– Zamierzam wygłosić bardzo wielkie oświadczenie we wtorek 15 listopada w Mar-a-Lago, w Palm Beach, na Florydzie (w jego rezydencji - red.) – powiedział Trump w poniedziałek na wiecu politycznym w Ohio, nie podając więcej szczegółów.
Podkreślił, że nie chce "umniejszać jutrzejszych bardzo ważnych, nawet kluczowych wyborów", odnosząc się w ten sposób do wtorkowych wyborów do Kongresu USA, w których Amerykanie wybiorą swoich przedstawicieli do Izby Reprezentantów oraz część senatorów.

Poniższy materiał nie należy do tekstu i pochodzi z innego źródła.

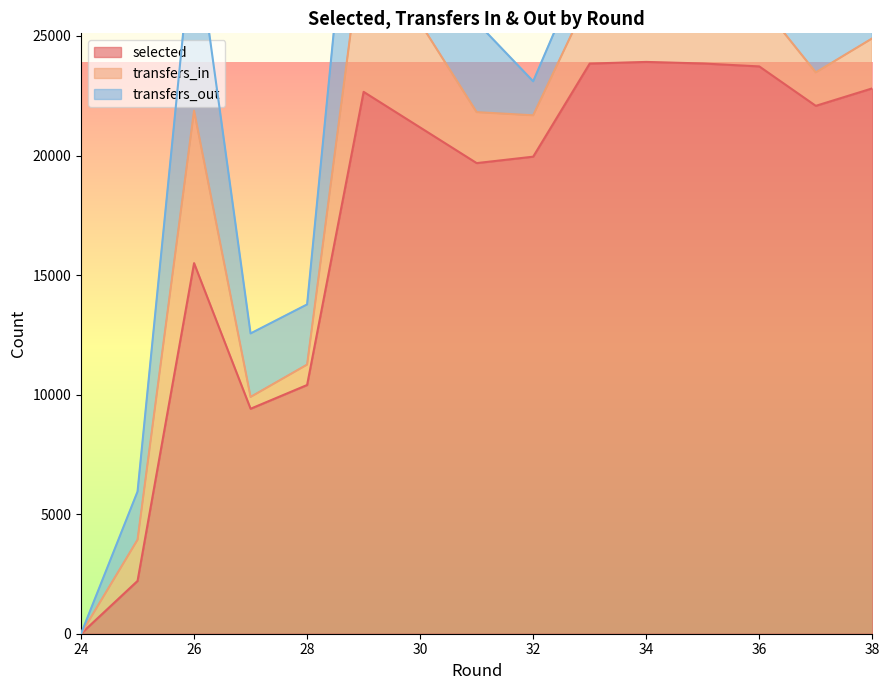

How many lines are shown in the chart?

3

Według wielu prognoz Partia Republikańska prawdopodobnie zwiększy swoją reprezentację w obu izbach Kongresu, co da jej możliwość blokowania niektórych inicjatyw demokratów i prezydenta Joe Bidena.

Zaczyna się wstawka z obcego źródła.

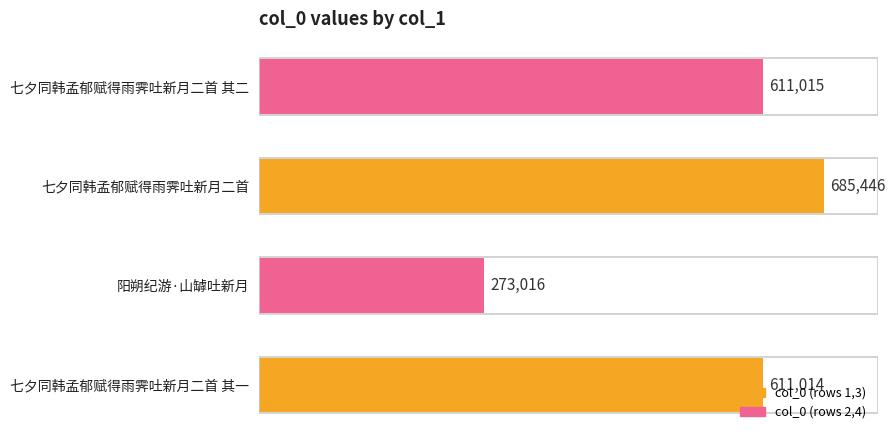

What is the average value?

545123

Donald Trump od ponad roku daje do zrozumienia, że jest zainteresowany trzecim wyścigiem o Biały Dom, dlatego amerykańskie media spekulują, że 15 listopada ogłosi swój start w wyborach prezydenckich w 2024 r.
Przeszukanie rezydencji Trumpa
W sierpniu agenci FBI weszli do posiadłości Trumpa i mieli stamtąd wywieźć poszukiwane przez Departament Sprawiedliwości pudła z tajnymi dokumentami.
"Washington Post" napisał, że wśród dokumentów, których mieli szukać agenci FBI, były m.in. takie, które dotyczyły broni jądrowej. Z kolei "New York Times" podał, że przeszukanie mogło dotyczyć dokumentów, także tych tajnych, które Trump miał zabrać ze sobą z Białego Domu.
Przeszukanie rezydencji byłego prezydenta było pierwszym tego typu przypadkiem w historii Ameryki. Zdaniem Trumpa cała sprawa ma podłoże całkowicie polityczne, a jej jedynym celem jest powstrzymanie go przed ubieganiem się o prezydenturę w 2024 r.
Donald Trump był prezydentem Stanów Zjednoczonych w latach 2017-2021. Uważa, że przegrał z Joe Bidenem walkę o reelekcję, ponieważ wybory zostały sfałszowane, ale dowodów nigdy nie przedstawił.